## [Try it]
All entries are to be given again verbatim.

## [Recorded data]

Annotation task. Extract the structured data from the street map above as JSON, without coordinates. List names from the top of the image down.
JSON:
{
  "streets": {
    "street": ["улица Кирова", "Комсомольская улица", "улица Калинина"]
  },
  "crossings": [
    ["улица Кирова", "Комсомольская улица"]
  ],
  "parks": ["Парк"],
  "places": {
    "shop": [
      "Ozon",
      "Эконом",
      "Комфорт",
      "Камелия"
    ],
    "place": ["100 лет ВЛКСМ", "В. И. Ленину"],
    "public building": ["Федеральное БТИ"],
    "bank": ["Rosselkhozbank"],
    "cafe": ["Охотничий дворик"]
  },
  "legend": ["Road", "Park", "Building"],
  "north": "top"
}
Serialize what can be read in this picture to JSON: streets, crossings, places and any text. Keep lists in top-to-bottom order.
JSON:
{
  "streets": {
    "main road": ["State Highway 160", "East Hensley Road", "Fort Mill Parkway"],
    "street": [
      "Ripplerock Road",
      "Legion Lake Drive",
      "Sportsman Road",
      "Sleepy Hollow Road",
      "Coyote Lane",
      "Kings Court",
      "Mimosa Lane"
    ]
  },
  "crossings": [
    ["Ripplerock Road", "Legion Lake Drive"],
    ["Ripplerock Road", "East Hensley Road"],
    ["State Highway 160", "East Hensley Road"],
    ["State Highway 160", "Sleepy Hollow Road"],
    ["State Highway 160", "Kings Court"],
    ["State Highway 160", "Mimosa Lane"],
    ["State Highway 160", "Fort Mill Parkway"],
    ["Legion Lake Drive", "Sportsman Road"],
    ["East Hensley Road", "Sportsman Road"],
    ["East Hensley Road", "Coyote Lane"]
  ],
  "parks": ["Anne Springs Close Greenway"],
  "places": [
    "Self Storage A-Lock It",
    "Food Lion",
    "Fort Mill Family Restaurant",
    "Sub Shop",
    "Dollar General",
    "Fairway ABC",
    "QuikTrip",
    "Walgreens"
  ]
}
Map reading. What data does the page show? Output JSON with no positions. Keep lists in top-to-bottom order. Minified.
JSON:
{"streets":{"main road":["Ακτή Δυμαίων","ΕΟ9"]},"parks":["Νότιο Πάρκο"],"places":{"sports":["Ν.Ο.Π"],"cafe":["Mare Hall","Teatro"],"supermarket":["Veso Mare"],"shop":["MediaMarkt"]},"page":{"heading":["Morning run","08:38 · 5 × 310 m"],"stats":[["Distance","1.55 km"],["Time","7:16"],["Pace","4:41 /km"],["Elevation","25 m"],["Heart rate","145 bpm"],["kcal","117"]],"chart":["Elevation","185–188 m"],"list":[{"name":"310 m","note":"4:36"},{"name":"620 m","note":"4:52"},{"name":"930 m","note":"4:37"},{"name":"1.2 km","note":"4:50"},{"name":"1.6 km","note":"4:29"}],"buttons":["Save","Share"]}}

## [Answer for the task]
Annotation task. Extract the structured data from the street map above as JSON, without coordinates. List names from the top of the image down.
JSON:
{
  "streets": {
    "street": ["улица Кирова", "Комсомольская улица", "улица Калинина"]
  },
  "crossings": [
    ["улица Кирова", "Комсомольская улица"]
  ],
  "parks": ["Парк"],
  "places": {
    "shop": [
      "Ozon",
      "Эконом",
      "Комфорт",
      "Камелия"
    ],
    "place": ["100 лет ВЛКСМ", "В. И. Ленину"],
    "public building": ["Федеральное БТИ"],
    "bank": ["Rosselkhozbank"],
    "cafe": ["Охотничий дворик"]
  },
  "legend": ["Road", "Park", "Building"],
  "north": "top"
}
Serialize what can be read in this picture to JSON: streets, crossings, places and any text. Keep lists in top-to-bottom order.
JSON:
{
  "streets": {
    "main road": ["State Highway 160", "East Hensley Road", "Fort Mill Parkway"],
    "street": [
      "Ripplerock Road",
      "Legion Lake Drive",
      "Sportsman Road",
      "Sleepy Hollow Road",
      "Coyote Lane",
      "Kings Court",
      "Mimosa Lane"
    ]
  },
  "crossings": [
    ["Ripplerock Road", "Legion Lake Drive"],
    ["Ripplerock Road", "East Hensley Road"],
    ["State Highway 160", "East Hensley Road"],
    ["State Highway 160", "Sleepy Hollow Road"],
    ["State Highway 160", "Kings Court"],
    ["State Highway 160", "Mimosa Lane"],
    ["State Highway 160", "Fort Mill Parkway"],
    ["Legion Lake Drive", "Sportsman Road"],
    ["East Hensley Road", "Sportsman Road"],
    ["East Hensley Road", "Coyote Lane"]
  ],
  "parks": ["Anne Springs Close Greenway"],
  "places": [
    "Self Storage A-Lock It",
    "Food Lion",
    "Fort Mill Family Restaurant",
    "Sub Shop",
    "Dollar General",
    "Fairway ABC",
    "QuikTrip",
    "Walgreens"
  ]
}
Map reading. What data does the page show? Output JSON with no positions. Keep lists in top-to-bottom order. Minified.
JSON:
{"streets":{"main road":["Ακτή Δυμαίων","ΕΟ9"]},"parks":["Νότιο Πάρκο"],"places":{"sports":["Ν.Ο.Π"],"cafe":["Mare Hall","Teatro"],"supermarket":["Veso Mare"],"shop":["MediaMarkt"]},"page":{"heading":["Morning run","08:38 · 5 × 310 m"],"stats":[["Distance","1.55 km"],["Time","7:16"],["Pace","4:41 /km"],["Elevation","25 m"],["Heart rate","145 bpm"],["kcal","117"]],"chart":["Elevation","185–188 m"],"list":[{"name":"310 m","note":"4:36"},{"name":"620 m","note":"4:52"},{"name":"930 m","note":"4:37"},{"name":"1.2 km","note":"4:50"},{"name":"1.6 km","note":"4:29"}],"buttons":["Save","Share"]}}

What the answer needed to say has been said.